I work in the bioinformatics group at Tufts University under Professor Lenore Cowen. Most of the work we do involves coming up with novel ways to glean information from biological data. Now, I'm just an undergraduate so my job is implementation rather than innovation, but that doesn't matter.

Part of the issue is that we believe our job is to invent new algorithms and methods. We tinker with ideas, write code to implement them, rapidly prototype, and leave litte documentation. When the time comes to write a paper on our research, we spend time going back and figuring out what we did, wrapping it up nicely so others can understand.

We make the job harder on ourselves because we have to backtrack and remember what we did in order to share our results with the world. Further, the state of affairs for those building on previous work is horrendous - all they have is the beginning and end. The other issue is sharing our results when we are currently working on some idea and need feedback. And the main issue, which I faced, is organizing results when working on a large project. That is, keeping track of what worked, what didn't, and everything in between.

I want it to be easier than this.

The Intuition

The aha! moment occurred when I realized that we were running many smaller experiments. This isn't too profound, but naming phenomena is a requirement to understanding it.

Now, I don't want to impose too much structure on the way that we do research. I believe that rapid iteration is necessary when developing new ideas. Hacking scripts together should defintely be allowed. But I also want us to remember! Forgetting everything we did and only holding onto the result is not useful.

So my proposal balances structure and freedom in a way that I hope is useful. Note that this is only my first attempt to manage complexity and is not yet tested.

The Idea

The idea is to adapt the standard notion of the scientific method to our use case, that of bioinformatics. Essentially, instead of writing one large paper that describes our results. We should break it up into smaller logical pieces that all contribute to our end goal.

Obviously this isn't ideal for every type of paper one writes. But for a lot the work we do, I believe that following this general guideline will be extremely helpful.

Step 1

Create a new directory somewhere, anywhere. This should contain most of what anyone will need to know about your experiment. Preferably put it into a git repository of experiments so that it is easy to share with others.

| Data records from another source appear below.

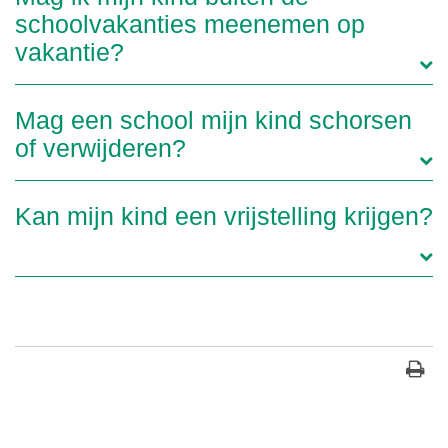
schoolvakanties meenemen op
vakantie?
Mag een school mijn kind schorsen
of verwijderen?
Kan mijn kind een vrijstelling krijgen?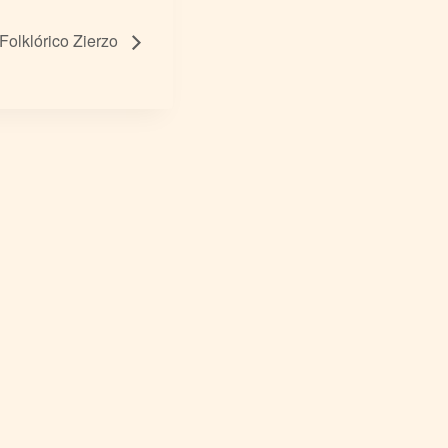
Folklórico Zierzo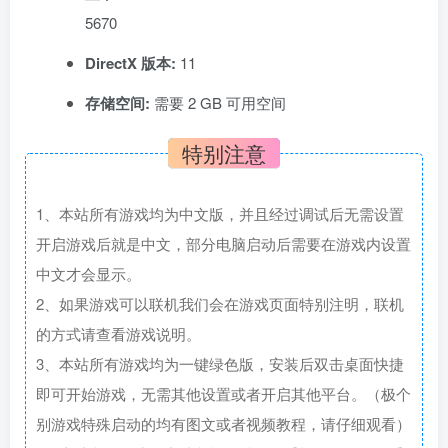
5670
DirectX 版本:
11
存储空间:
需要 2 GB 可用空间
特别注意
1、本站所有游戏均为中文版，并且经过调试后无需设置
开启游戏后就是中文，部分电脑启动后需要在游戏内设置
中文才会显示。
2、如果游戏可以联机我们会在游戏页面特别注明，联机
的方式请查看游戏说明。
3、本站所有游戏均为一键绿色版，安装后双击桌面快捷
即可开始游戏，无需其他设置或者开启其他平台。（极个
别游戏特殊启动的均有图文或者视频教程，请仔细观看）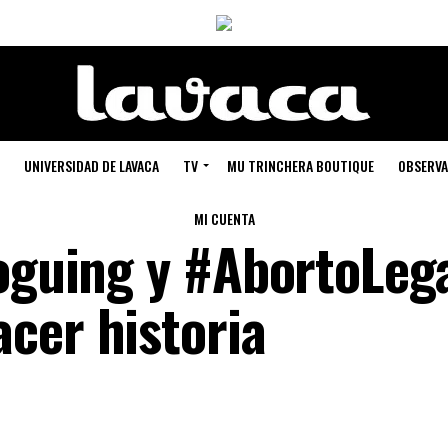
UNIVERSIDAD DE LAVACA
TV
MU TRINCHERA BOUTIQUE
OBSERVA
MI CUENTA
voguing y #AbortoLeg
cer historia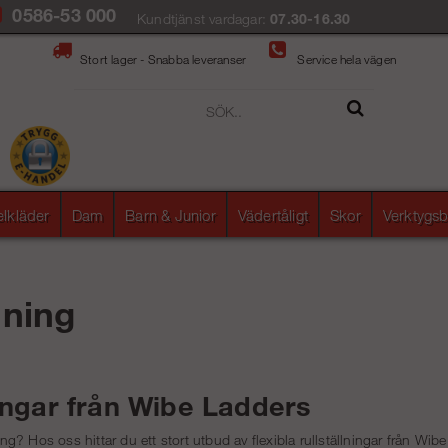
0586-53 000
Kundtjänst vardagar:
07.30-16.30
Stort lager - Snabba leveranser
Service hela vägen
elkläder
Dam
Barn & Junior
Vädertåligt
Skor
Verktygsb
lning
ningar från Wibe Ladders
ning? Hos oss hittar du ett stort utbud av flexibla
rullställningar
från Wibe 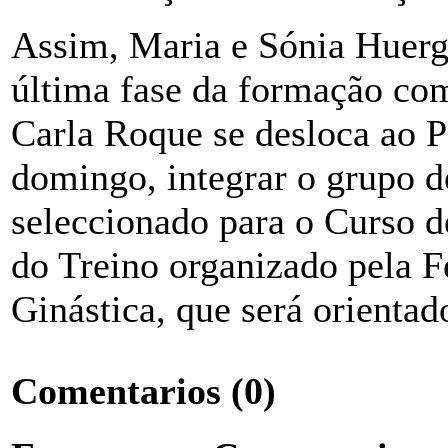
Assim, Maria e Sónia Huerg
última fase da formação co
Carla Roque se desloca ao P
domingo, integrar o grupo d
seleccionado para o Curso 
do Treino organizado pela F
Ginástica, que será orientad
Comentarios
(0)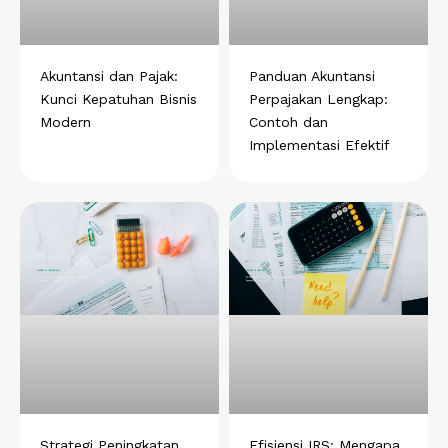
Akuntansi dan Pajak:
Panduan Akuntansi
Kunci Kepatuhan Bisnis
Perpajakan Lengkap:
Modern
Contoh dan
Implementasi Efektif
Strategi Peningkatan
Efisiensi IRS: Mengapa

An example structure with a bunch of experiments for a certain project could look something like this:

CurrentProject
|   .git
|   README.md
|
|---Experiment1
|   |   README.md
|   |   ...
|
|---Experiment2
|   |   README.md
|   |   ...
|
|   ...

Step 2

Formalize your question(s) into a set of testable hypotheses. Define the inputs and outputs that you expect from the experiment. Note the types of files that will come in/out and what they represent. Note how you plan to perform your experiment.

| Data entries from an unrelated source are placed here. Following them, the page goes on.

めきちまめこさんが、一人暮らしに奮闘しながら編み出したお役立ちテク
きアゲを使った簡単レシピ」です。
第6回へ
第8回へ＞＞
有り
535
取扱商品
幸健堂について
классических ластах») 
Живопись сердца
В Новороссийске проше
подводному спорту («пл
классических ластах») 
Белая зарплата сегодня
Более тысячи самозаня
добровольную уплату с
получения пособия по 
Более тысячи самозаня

Now write it all down in a README.md file at the root of your experiment directory. Come back to this file during your experiment if anything changes. This is the key to organizing your project.

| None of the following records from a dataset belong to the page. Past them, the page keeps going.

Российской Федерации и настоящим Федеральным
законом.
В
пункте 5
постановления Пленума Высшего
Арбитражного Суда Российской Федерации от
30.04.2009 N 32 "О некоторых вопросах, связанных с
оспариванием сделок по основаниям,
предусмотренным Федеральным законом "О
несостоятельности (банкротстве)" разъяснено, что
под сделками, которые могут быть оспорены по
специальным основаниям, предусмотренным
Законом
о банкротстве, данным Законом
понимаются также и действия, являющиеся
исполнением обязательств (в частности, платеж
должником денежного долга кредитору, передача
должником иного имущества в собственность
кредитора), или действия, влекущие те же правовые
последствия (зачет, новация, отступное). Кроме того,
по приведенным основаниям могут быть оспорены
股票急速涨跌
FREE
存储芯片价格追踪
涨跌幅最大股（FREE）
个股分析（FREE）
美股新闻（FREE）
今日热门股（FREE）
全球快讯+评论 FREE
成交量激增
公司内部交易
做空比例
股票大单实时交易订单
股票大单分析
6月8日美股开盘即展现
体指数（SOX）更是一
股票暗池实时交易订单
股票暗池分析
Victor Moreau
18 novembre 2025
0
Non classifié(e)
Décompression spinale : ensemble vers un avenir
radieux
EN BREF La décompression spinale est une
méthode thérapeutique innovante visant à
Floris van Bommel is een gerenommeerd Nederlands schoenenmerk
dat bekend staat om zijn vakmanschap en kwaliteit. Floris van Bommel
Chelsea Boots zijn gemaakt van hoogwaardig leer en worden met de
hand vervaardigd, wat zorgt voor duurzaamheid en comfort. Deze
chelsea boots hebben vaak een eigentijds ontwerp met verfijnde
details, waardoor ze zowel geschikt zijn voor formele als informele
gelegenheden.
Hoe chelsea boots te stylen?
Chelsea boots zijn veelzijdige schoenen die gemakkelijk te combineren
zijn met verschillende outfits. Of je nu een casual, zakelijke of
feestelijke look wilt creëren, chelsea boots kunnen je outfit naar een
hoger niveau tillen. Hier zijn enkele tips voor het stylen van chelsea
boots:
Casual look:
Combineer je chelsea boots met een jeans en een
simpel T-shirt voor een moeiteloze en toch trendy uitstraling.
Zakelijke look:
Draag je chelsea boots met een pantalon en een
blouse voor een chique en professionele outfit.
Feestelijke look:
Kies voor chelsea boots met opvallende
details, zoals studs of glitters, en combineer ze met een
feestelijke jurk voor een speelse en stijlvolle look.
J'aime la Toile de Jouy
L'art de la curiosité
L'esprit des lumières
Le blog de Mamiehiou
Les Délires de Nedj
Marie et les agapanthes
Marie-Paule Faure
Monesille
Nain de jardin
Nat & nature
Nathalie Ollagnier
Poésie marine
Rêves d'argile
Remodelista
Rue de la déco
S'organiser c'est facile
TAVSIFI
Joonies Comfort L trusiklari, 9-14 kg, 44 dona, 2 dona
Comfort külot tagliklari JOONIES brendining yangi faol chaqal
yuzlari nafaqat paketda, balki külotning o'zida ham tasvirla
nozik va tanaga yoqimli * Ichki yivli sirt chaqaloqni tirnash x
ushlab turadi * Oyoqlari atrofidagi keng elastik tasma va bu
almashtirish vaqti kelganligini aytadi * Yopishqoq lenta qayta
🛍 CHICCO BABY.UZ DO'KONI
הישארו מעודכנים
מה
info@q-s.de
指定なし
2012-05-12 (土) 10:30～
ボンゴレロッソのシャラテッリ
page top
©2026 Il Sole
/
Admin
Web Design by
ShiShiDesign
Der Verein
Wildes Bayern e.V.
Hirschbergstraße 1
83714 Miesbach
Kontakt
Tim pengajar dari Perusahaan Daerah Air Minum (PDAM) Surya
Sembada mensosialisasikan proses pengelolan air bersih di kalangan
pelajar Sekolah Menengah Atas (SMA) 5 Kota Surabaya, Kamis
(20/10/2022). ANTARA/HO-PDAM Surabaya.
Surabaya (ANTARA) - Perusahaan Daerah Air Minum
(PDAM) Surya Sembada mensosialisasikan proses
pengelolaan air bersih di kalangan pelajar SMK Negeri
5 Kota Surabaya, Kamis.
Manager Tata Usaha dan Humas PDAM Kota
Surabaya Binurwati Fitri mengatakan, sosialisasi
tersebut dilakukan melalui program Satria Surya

Gather all the inputs that you plan to use and place them somewhere inside this directory. Remember to document where they are and what they mean.

Step 3

Write the code, run your tests, hack things together, and gather results into your experiment file.

Ideally, document as much of this process as possible, but don't worry too much. The main goal is to document your inputs, outputs, and how you went from input to output. You don't need to include every piece of code even. Just describe what you did.

Step 4

Wrap it all up together. Ensure all the outputs are documented and that one can follow what you have done. That they understand the significance of the results.

In a sense, this has been what we have been doing all along, but on a more granular level. Instead of writing a whole paper as one large experiment, we break it up into these smaller logical parts that are easier to understand.

Step 5

Zip it up or link to the git repository. Get feedback, reiterate and move on.

Example

Let this directory contain the remainder of the experiments that I perform this summer. They will serve as an example of this method for future students working with Professor Cowen and as a useful place for me to store my results.